危機的状況、合理性の敗北、聖なる領域への立ち入り

トロリー問題は、我々に乗り越え得ない危機を提示しています。レバーを引く引かない、いずれを選択しましても、命は失われます。残された命には、癒やし得ない罪悪感が刻み込まれるでしょう。ここに私は日常性の崩壊と合理性の敗北をみます。人類学者マリノフスキーの図式を借りれば、俗なる領域から聖なる領域へと踏み越えざるを得ないのだと思います。

情緒主義から宗教哲学的解釈へ

こういった次第でございまして、私なりにトロリー問題に対してリプライすることができるようになりました。まさにそのレバーを引く引かないという行為の時点において、この問いは我々に、その選択をためらうか否かを問うているのだと思います。算術的な大小関係や作為不作為の区別も重要な論点であると思いますが、やはり合理的分析によっては回収しきれない何かがあるのではないかと思うのです。そしてまた、いずれの選択がなされたにしましても、行為の後にある、我々の罪の意識は否定し得ないでしょう。このようにして、私の関心は情緒主義の立場を保ちつつ、行為の宗教的な意味づけへと展開してゆきました。そこで問題となりますのは、この行為とその罪悪感を誰が引き受けるのかという当事者性の問題と、行為後の贖罪はどのようにして達せられるかということであります。
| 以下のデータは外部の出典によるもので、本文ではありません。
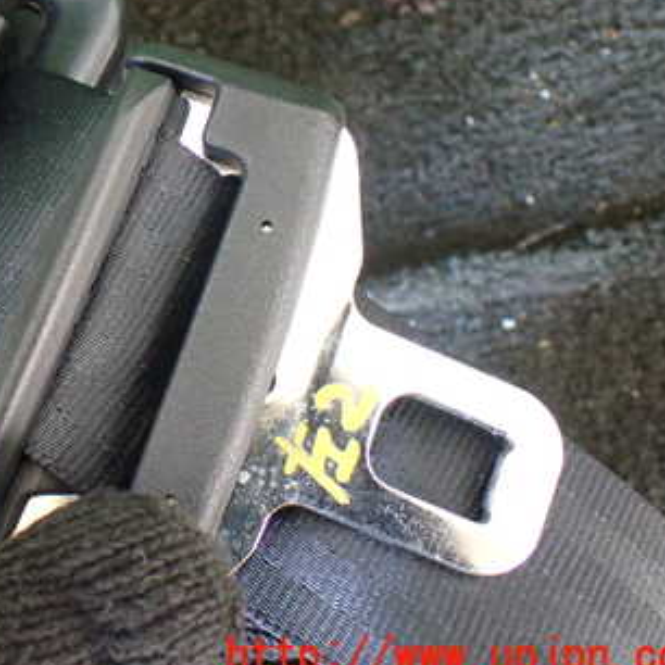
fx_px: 1130
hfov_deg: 31.3
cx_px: 65
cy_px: 196
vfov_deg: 32.4
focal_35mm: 52
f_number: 2.3
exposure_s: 1/30
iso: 800
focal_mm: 5.4
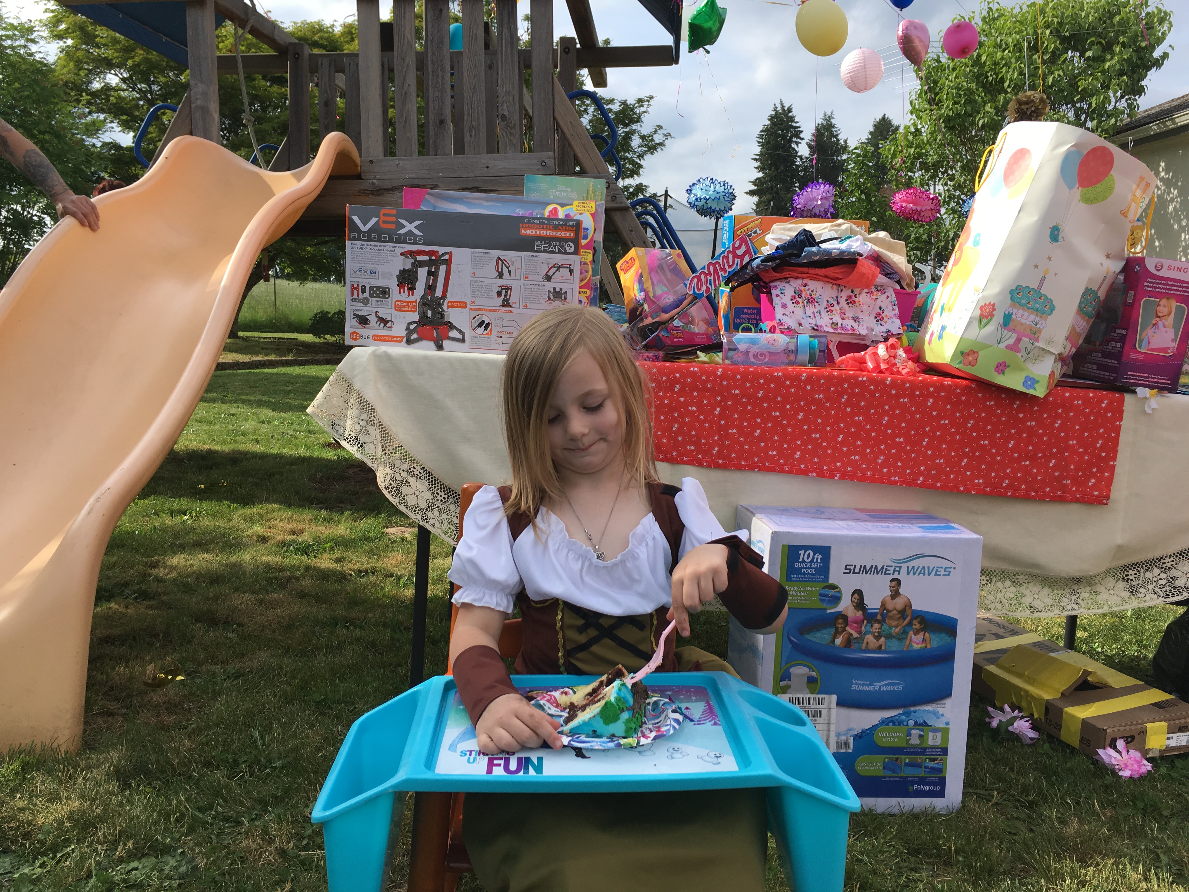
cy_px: 446
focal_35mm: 29
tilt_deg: -7.4
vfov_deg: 48.2
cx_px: 594
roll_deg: +1.2
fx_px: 996
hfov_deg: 61.7
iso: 25
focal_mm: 4.15
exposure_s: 1/836
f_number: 2.2
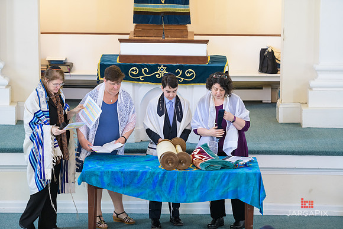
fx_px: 1525
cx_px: 172
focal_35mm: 160
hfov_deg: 12.8
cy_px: 114
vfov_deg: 8.6
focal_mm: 160
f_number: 3.2
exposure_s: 1/125
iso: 1250
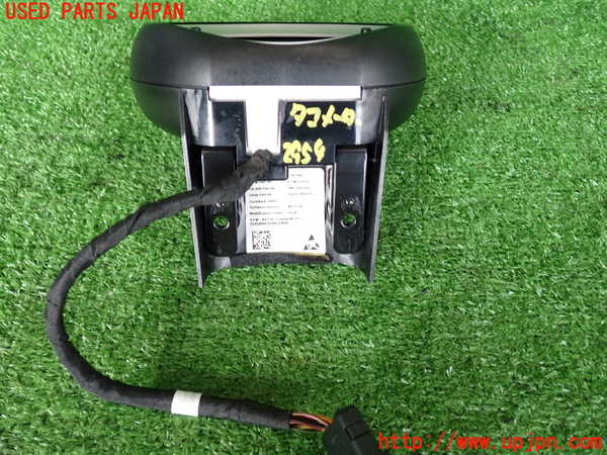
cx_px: 304
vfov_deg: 46.8
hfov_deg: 60.0
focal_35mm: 30
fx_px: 526
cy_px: 228
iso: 200
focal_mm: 5.4
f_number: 2.3
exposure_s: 1/60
トロリー問題の提出者であるとされているフィリッパ・フットは、この問いに対して、積極的義務・消極的義務という区分の原理を提出して、ディレンマの解消を試みています。すなわち、或る人を助けんとして、つまり、そのような積極的義務を果たさんとして、他の人に危害を加えてはならない、そのような消極的義務を犯してはならないということです。しかしながら、この原理の背後に、「気の進まなさ(reluctance)」や「ためらい(hesitation)」をフットは想定しているように思います。さらに言えば、フットは5人を救うために1人を殺すときに、我々は「悔やみながら、嘆きながら(with regret)」それを行なうのであると表現しています。フット自身は有効な原理を提出することを目的としていたのでしょうが、行為を引き受ける人間の存在を意識していたように思います。合理によっては正当化し得ない何かに、彼女は目を向けていたのです。